> Предложенный отрывок:
============

Контроль над КГБ был поручен Отделу административных органов ЦК КПСС. В нем имелся сектор органов КГБ — единственный сектор, фамилию заведующего которым не печатали даже в служебном списке телефонов ЦК, просто было написано «Зав. сектором»: как в известном рассказе Юрия Тынянова «Подпоручик Киже», зав. — «персона секретная, фигуры не имеет».

Но, конечно, не загадочный зав. сектором, а сам заведующий отделом фактически осуществлял наблюдение за влиятельными «органами». Наблюдение было пристальным и, вероятно, не всегда приятным. Во всяком случае именно с этим связывали в Москве авиационную катастрофу, происшедшую около Белграда через несколько дней после падения Хрущева: там, по неясным причинам сойдя с обычной трассы, разбился о гору Авала самолет с советской правительственной делегацией, в составе которой был назначенный Хрущевым заведующий Отделом административных органов ЦК Миронов. Говорили, что он уж очень мешал Шелепину в бытность его председателем КГБ, а затем его преемнику Семичастному — обоим наиболее ретивым организаторам свержения Хрущева.

О том, насколько непростой этот пост — заведующего Отделом административных органов ЦК, свидетельствовало и то, что послехрущевское коллективное руководство еще пару лет не могло договориться о кандидатуре нового заведующего. Утвержден был новый заведующий — Савинкин — уже тогда, когда с возрастанием роли КГБ поднялся и уровень контроля над ним. Этим делом занялся секретарь ЦК КПСС Иван Васильевич Капитонов, имевший давний опыт партийной работы с «органами»: более 40 лет назад, когда я имел случай познакомиться с И. В. Капитоновым, этот суровый круглолицый человек, по-военному подтянутый, был секретарем по кадрам Краснопресненского райкома партии Москвы.

============

> Исходные данные:
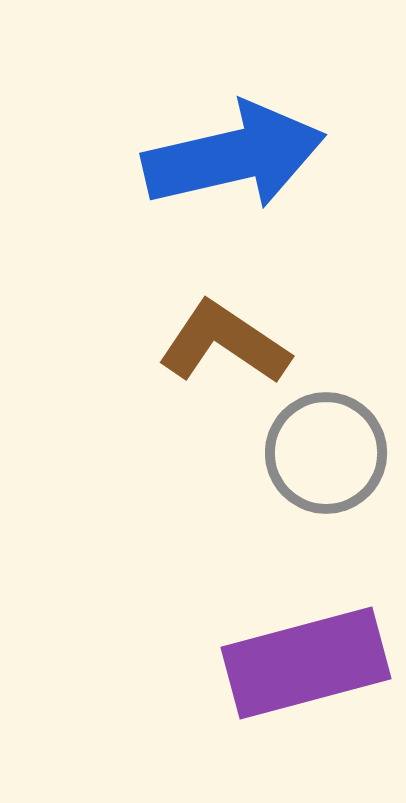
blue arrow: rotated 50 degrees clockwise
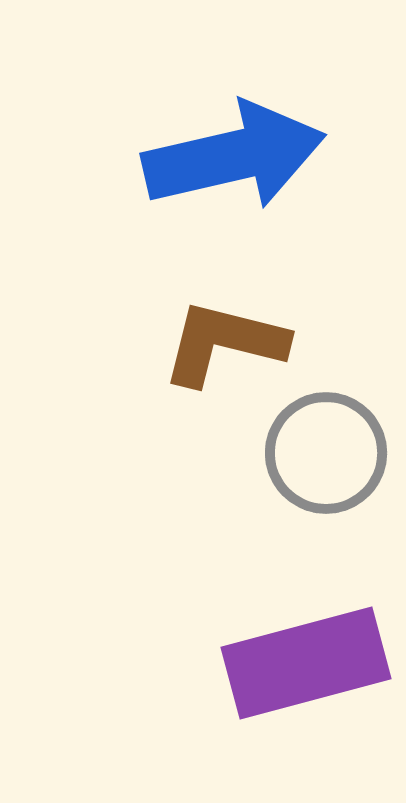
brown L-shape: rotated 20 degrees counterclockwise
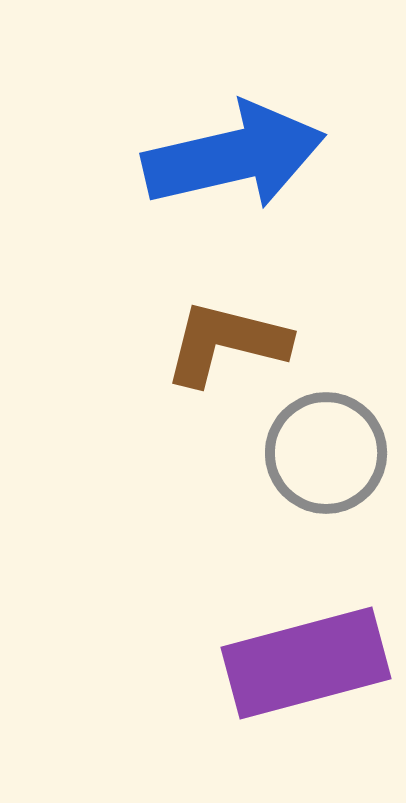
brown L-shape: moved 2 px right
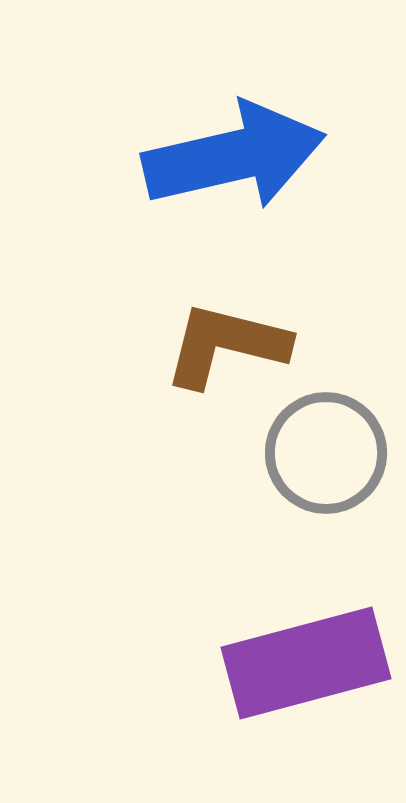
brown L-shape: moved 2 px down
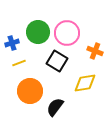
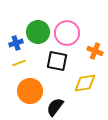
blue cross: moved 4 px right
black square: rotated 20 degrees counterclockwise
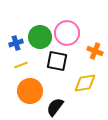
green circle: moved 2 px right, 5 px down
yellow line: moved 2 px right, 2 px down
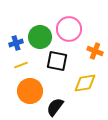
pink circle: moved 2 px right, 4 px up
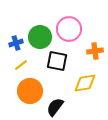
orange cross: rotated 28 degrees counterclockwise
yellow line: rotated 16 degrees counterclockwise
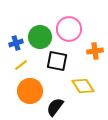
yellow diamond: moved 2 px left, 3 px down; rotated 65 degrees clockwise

============

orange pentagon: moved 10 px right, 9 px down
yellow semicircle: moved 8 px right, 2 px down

============

> Задания к выполнению:
1. Перепишите дословно фрагмент отрывка о контроле над КГБ между словами «Но, конечно, не» и «организаторам свержения Хрущева.» включительно.
2. Согласно отрывку о контроле над КГБ, о какую гору разбился самолет с советской правительственной делегацией около Белграда?
3. Продолжите отрывок о партийном контроле над КГБ, начав сразу после его последнего предложения.

> Ответы на задания:
1.
Но, конечно, не загадочный зав. сектором, а сам заведующий отделом фактически осуществлял наблюдение за влиятельными «органами». Наблюдение было пристальным и, вероятно, не всегда приятным. Во всяком случае именно с этим связывали в Москве авиационную катастрофу, происшедшую около Белграда через несколько дней после падения Хрущева: там, по неясным причинам сойдя с обычной трассы, разбился о гору Авала самолет с советской правительственной делегацией, в составе которой был назначенный Хрущевым заведующий Отделом административных органов ЦК Миронов. Говорили, что он уж очень мешал Шелепину в бытность его председателем КГБ, а затем его преемнику Семичастному — обоим наиболее ретивым организаторам свержения Хрущева.

2. О гору Авала.

3.
Хотя включение Председателя КГБ Ю. В. Андропова в число членов Политбюро, а затем его избрание Генеральным секретарем ЦК сделало еще менее значительной роль безымянного зав. сектором, верхушка класса номенклатуры продолжает ревниво следить за тем, чтобы «органы» не вышли из-под ее контроля.

Укрощение КГБ явилось наиболее важным шагом к неотчуждаемости номенклатуры. Остальное легко улаживается на основе культивируемых в номенклатуре круговой поруки и кастового духа.

Неотчуждаемость номенклатуры — важная гарантия для «нового класса». В советской пропаганде неизменно подчеркивается значение таких социалистических завоеваний, как бесплатное обучение, низкая квартплата. О социалистическом завоевании «нового класса» — неотчуждаемости номенклатуры — пропаганда юлчит. Между тем из всех социалистических завоеваний именно это имеет наибольшее значение для формирования всего уклада жизни в условиях реального социализма.